> **EXERCISE**:
Your copy begins at the line with "个日日夜夜的坚持与拼搏。正是这些努力，让她们在时尚" and runs through the end of the data below. Set down only those lines exactly, without pictures.
=== Section Start ===
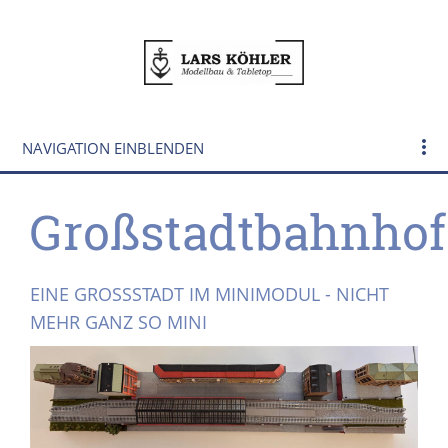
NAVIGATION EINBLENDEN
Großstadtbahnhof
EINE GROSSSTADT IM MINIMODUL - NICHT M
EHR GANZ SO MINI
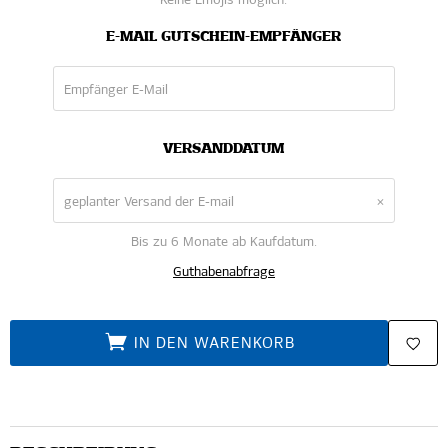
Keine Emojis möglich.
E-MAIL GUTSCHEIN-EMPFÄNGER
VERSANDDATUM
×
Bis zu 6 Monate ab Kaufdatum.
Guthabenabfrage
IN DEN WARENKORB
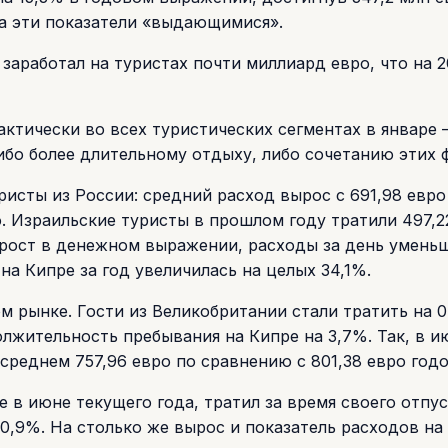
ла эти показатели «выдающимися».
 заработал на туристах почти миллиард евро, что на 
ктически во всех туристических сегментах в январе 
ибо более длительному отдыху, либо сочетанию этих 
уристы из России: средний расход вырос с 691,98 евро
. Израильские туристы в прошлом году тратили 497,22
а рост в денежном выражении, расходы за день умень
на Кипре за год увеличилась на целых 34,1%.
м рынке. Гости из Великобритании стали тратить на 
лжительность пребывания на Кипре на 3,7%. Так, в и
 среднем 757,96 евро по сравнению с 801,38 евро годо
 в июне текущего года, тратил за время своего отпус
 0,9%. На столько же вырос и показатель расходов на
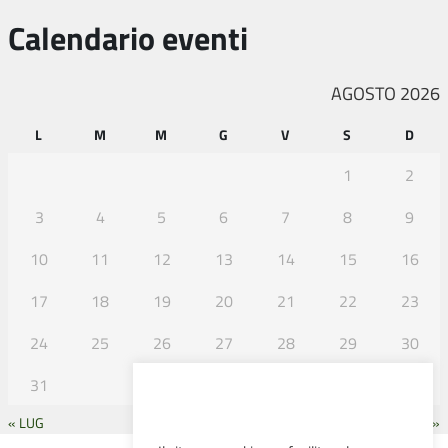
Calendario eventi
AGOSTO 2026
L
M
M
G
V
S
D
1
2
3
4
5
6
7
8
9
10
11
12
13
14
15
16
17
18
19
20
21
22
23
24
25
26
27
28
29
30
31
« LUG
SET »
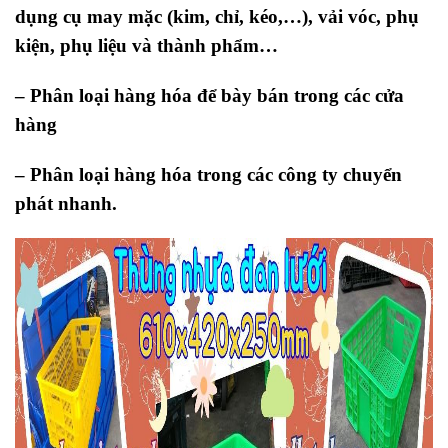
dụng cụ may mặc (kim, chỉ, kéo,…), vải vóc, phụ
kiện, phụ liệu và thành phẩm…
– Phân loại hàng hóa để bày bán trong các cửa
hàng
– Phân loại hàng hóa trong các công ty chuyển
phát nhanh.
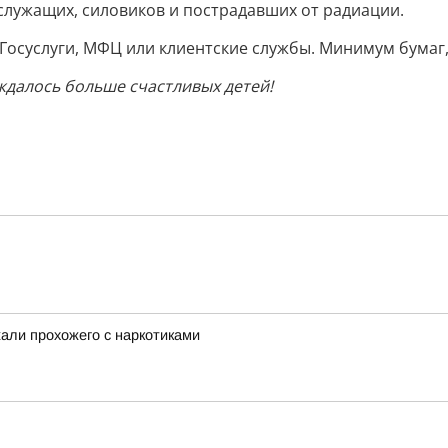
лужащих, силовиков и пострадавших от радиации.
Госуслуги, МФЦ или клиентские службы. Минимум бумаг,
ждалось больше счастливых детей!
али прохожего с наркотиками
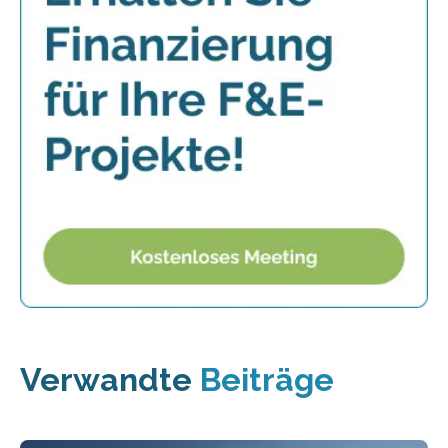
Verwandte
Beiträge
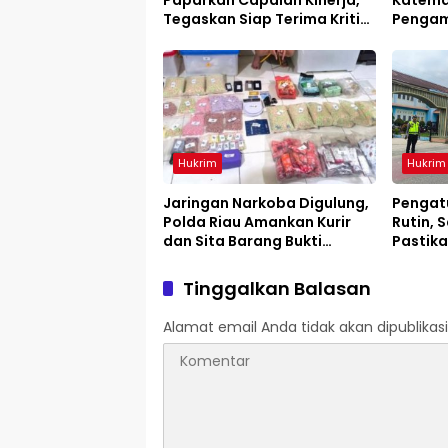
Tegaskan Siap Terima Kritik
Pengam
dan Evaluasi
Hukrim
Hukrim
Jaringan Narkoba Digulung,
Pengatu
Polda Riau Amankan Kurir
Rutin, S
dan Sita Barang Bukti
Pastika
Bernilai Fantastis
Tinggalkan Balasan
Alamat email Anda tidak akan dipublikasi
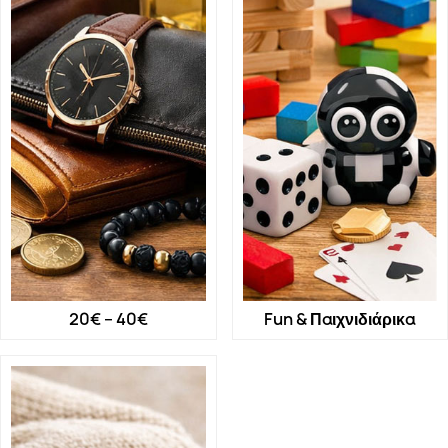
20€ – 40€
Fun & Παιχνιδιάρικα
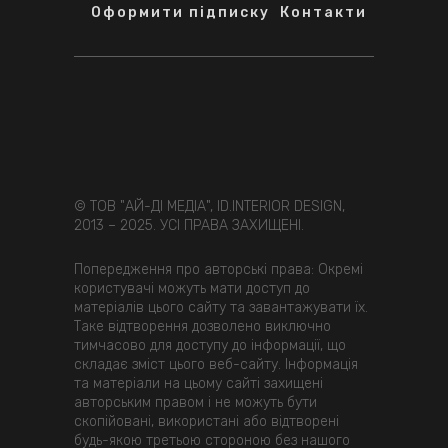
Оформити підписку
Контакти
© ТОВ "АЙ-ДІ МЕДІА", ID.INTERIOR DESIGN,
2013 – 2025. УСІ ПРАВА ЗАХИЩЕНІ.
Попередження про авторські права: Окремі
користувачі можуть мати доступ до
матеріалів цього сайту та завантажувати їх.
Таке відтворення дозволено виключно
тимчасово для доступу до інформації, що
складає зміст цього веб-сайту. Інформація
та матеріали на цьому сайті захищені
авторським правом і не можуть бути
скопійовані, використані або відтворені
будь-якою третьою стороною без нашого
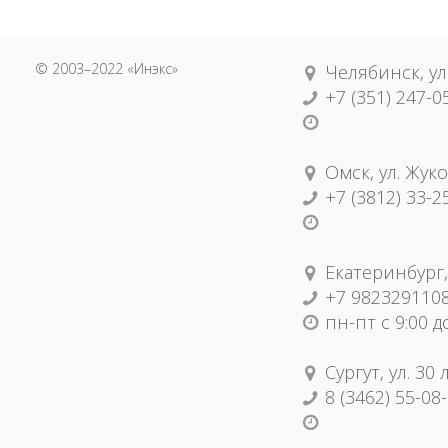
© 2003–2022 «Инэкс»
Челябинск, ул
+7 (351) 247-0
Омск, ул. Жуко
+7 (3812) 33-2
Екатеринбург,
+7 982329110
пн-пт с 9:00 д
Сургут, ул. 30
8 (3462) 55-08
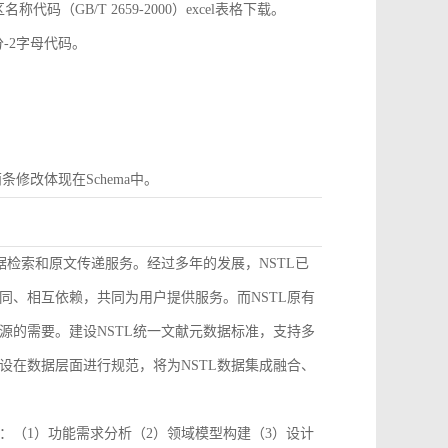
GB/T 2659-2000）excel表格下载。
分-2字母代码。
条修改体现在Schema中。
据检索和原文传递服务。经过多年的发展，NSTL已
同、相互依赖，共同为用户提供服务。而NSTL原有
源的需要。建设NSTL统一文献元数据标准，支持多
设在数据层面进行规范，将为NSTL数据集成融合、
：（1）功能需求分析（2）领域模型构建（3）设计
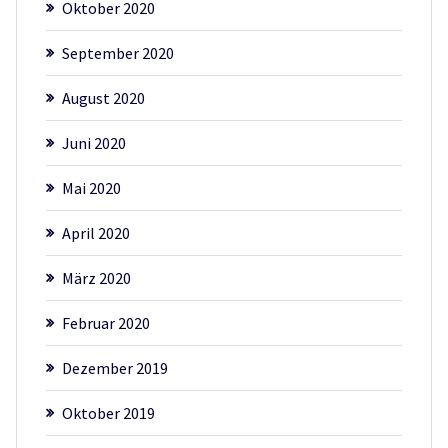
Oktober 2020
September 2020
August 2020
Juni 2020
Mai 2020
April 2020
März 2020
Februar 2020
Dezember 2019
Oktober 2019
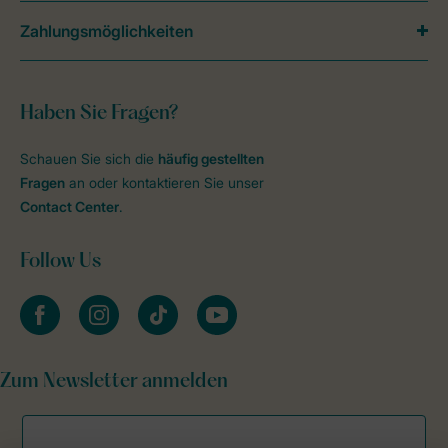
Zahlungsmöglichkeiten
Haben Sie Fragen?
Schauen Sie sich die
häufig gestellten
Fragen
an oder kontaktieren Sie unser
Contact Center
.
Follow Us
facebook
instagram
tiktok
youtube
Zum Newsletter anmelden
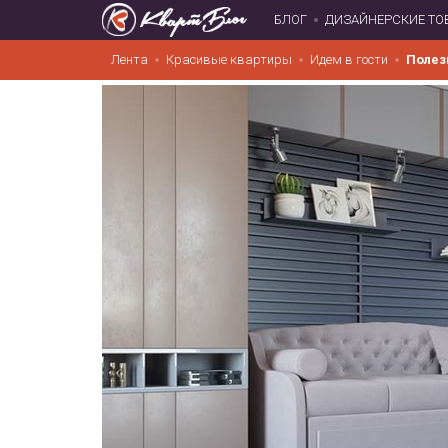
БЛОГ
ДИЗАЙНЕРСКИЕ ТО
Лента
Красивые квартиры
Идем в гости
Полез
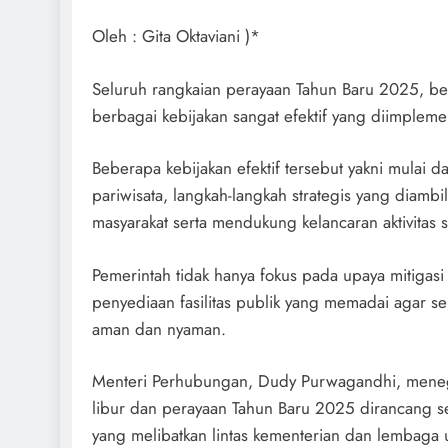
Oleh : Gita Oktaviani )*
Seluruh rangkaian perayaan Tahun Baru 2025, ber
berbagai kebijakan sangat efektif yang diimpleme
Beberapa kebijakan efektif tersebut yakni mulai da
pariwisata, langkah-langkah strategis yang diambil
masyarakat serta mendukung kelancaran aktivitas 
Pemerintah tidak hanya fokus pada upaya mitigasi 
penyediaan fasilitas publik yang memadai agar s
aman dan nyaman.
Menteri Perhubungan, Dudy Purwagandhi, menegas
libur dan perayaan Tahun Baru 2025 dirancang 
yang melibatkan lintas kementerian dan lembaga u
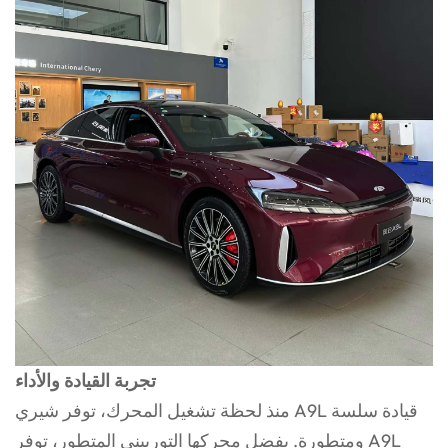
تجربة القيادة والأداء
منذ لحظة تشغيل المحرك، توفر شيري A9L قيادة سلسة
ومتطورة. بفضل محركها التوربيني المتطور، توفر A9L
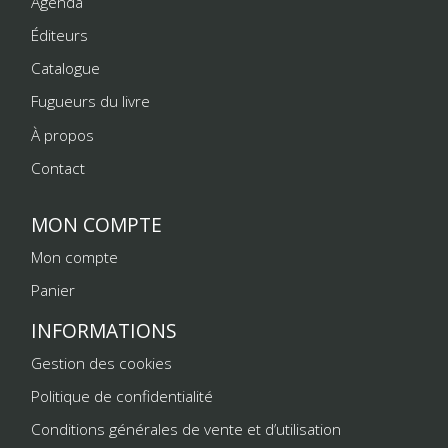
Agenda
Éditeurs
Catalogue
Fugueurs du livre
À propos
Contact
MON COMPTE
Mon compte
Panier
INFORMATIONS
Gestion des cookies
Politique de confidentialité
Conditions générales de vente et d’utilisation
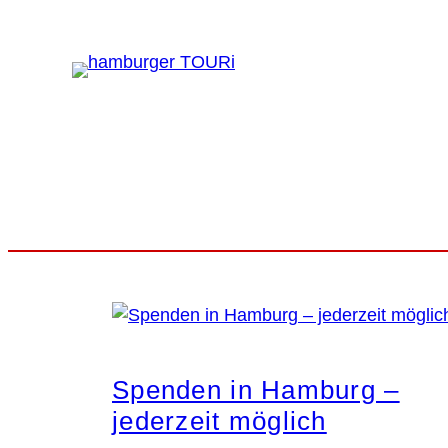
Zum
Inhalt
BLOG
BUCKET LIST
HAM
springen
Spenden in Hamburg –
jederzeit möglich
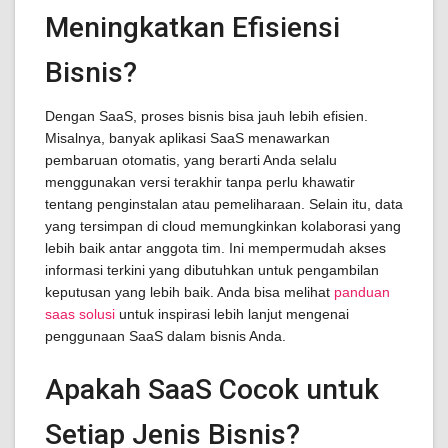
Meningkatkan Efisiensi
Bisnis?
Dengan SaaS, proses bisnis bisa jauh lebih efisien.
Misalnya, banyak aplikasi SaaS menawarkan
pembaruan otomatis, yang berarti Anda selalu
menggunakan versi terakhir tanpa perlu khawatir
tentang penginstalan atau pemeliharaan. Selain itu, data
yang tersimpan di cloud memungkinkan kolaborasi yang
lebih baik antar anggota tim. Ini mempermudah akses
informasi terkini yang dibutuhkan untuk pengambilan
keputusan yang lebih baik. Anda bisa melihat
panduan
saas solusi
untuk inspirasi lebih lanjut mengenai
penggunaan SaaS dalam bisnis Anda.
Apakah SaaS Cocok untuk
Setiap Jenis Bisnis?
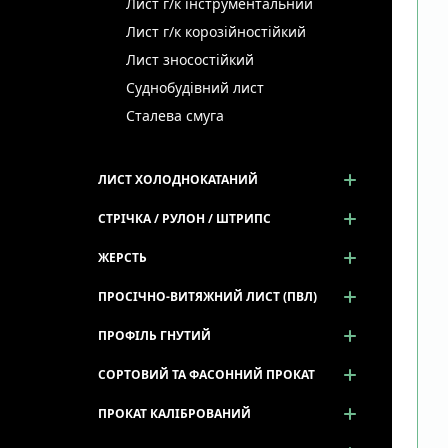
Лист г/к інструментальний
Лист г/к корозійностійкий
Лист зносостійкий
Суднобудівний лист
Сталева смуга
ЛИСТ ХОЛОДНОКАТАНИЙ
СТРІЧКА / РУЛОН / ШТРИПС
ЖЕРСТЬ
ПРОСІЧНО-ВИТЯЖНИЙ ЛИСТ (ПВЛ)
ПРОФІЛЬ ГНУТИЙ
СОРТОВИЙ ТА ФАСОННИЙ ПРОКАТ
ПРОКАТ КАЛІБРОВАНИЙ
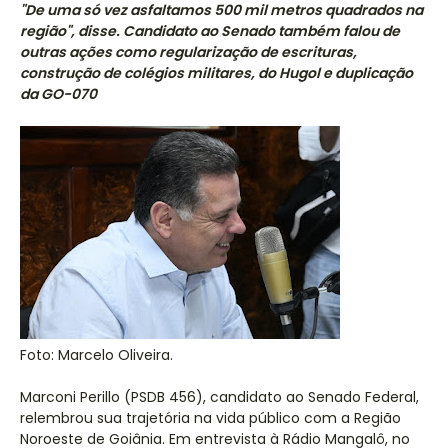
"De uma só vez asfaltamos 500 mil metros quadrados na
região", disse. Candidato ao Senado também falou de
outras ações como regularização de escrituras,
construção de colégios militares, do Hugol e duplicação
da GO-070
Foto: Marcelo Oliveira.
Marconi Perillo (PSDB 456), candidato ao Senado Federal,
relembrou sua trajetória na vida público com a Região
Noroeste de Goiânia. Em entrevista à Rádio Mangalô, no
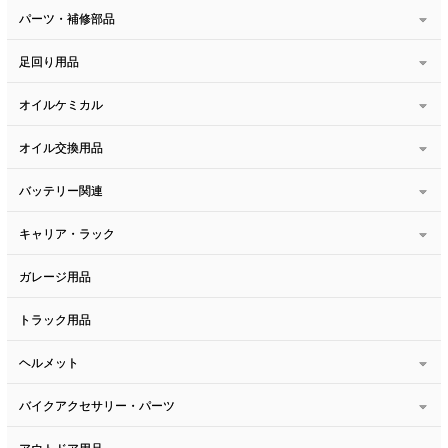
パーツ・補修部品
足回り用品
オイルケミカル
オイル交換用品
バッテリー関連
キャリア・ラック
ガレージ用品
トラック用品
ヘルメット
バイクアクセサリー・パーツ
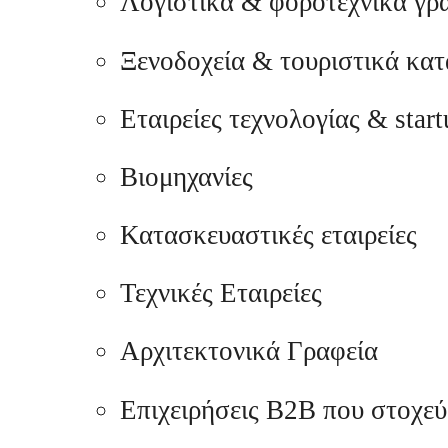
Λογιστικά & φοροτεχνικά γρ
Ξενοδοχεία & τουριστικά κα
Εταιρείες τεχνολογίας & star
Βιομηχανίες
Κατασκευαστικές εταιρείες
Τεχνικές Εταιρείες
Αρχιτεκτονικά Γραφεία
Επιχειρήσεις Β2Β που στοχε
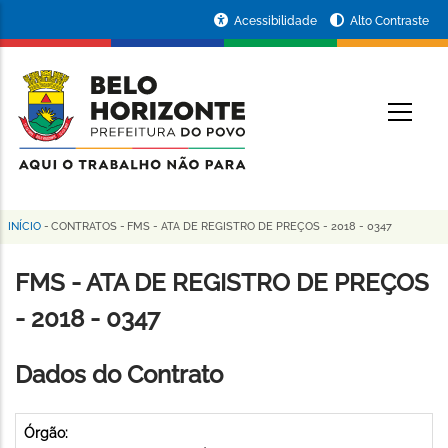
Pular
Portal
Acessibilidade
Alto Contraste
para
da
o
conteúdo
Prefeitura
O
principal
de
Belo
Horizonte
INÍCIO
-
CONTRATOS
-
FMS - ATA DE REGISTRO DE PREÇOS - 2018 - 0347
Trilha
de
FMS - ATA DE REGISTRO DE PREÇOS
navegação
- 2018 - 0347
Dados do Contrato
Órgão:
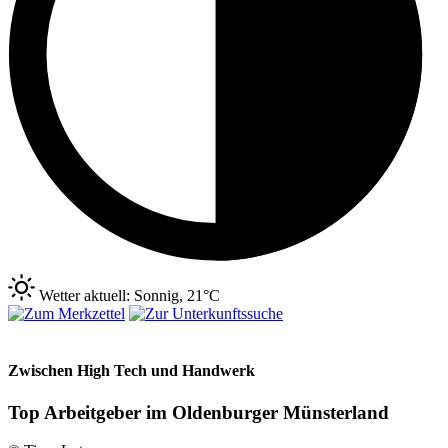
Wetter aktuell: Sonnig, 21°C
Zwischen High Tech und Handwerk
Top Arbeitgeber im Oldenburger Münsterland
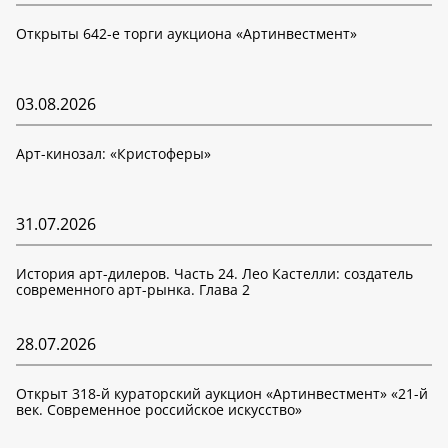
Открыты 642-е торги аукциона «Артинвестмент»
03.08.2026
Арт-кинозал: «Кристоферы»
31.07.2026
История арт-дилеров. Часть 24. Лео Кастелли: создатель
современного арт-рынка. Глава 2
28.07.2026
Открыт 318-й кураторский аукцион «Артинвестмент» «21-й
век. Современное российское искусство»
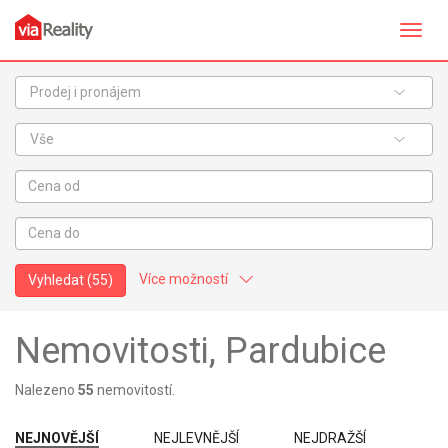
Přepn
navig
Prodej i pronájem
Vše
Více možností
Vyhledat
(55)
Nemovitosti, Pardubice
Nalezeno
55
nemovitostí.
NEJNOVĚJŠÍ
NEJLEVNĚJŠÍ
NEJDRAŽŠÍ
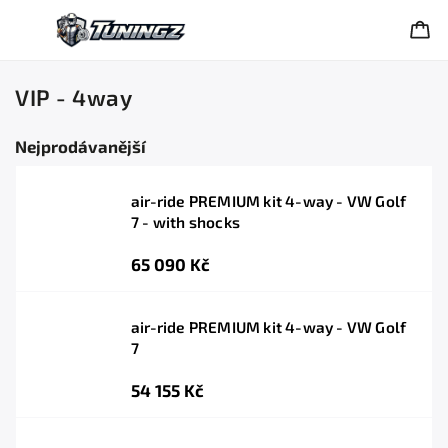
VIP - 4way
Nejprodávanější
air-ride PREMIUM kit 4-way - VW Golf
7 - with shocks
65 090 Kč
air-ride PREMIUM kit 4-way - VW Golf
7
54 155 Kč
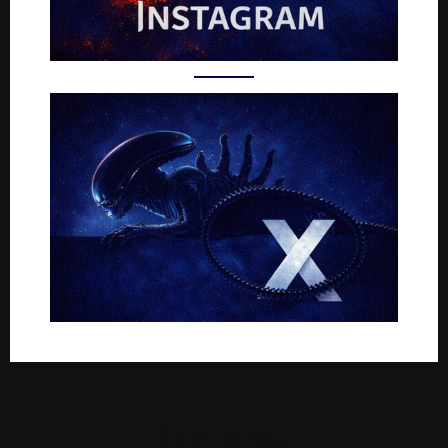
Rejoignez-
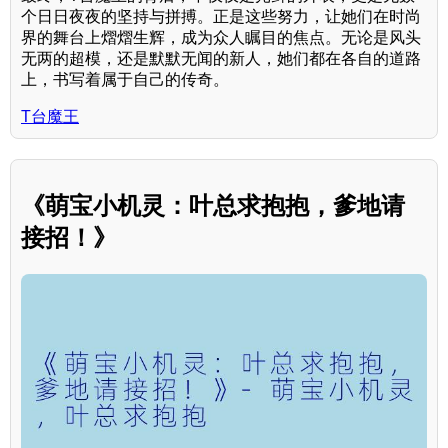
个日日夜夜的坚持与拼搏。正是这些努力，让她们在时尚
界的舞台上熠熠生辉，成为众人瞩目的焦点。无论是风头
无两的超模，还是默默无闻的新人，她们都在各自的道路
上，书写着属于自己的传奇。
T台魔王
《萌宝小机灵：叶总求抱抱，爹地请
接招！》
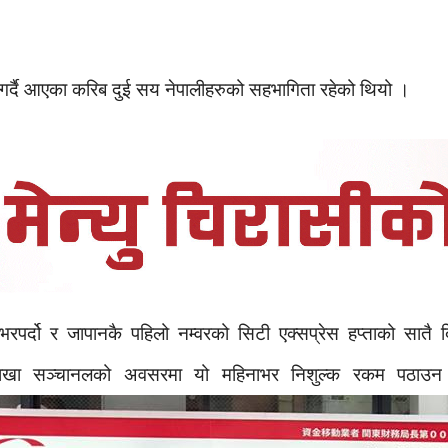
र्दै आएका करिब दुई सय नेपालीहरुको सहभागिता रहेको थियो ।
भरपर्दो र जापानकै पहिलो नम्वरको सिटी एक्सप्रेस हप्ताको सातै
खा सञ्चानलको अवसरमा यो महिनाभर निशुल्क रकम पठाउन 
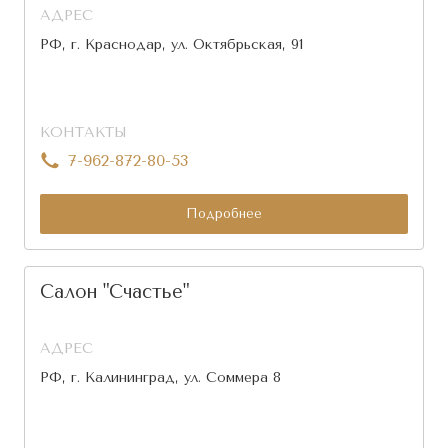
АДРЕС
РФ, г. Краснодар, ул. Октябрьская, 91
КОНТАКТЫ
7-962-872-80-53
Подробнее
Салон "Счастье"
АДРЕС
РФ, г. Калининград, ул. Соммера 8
=== Section End ===
> **TASK RESULT**:
个日日夜夜的坚持与拼搏。正是这些努力，让她们在时尚
界的舞台上熠熠生辉，成为众人瞩目的焦点。无论是风头
无两的超模，还是默默无闻的新人，她们都在各自的道路
上，书写着属于自己的传奇。
T台魔王
《萌宝小机灵：叶总求抱抱，爹地请
接招！》
र्दै आएका करिब दुई सय नेपालीहरुको सहभागिता रहेको थियो ।
भरपर्दो र जापानकै पहिलो नम्वरको सिटी एक्सप्रेस हप्ताको सातै
खा सञ्चानलको अवसरमा यो महिनाभर निशुल्क रकम पठाउन 
АДРЕС
РФ, г. Краснодар, ул. Октябрьская, 91
КОНТАКТЫ
7-962-872-80-53
Подробнее
Салон "Счастье"
АДРЕС
РФ, г. Калининград, ул. Соммера 8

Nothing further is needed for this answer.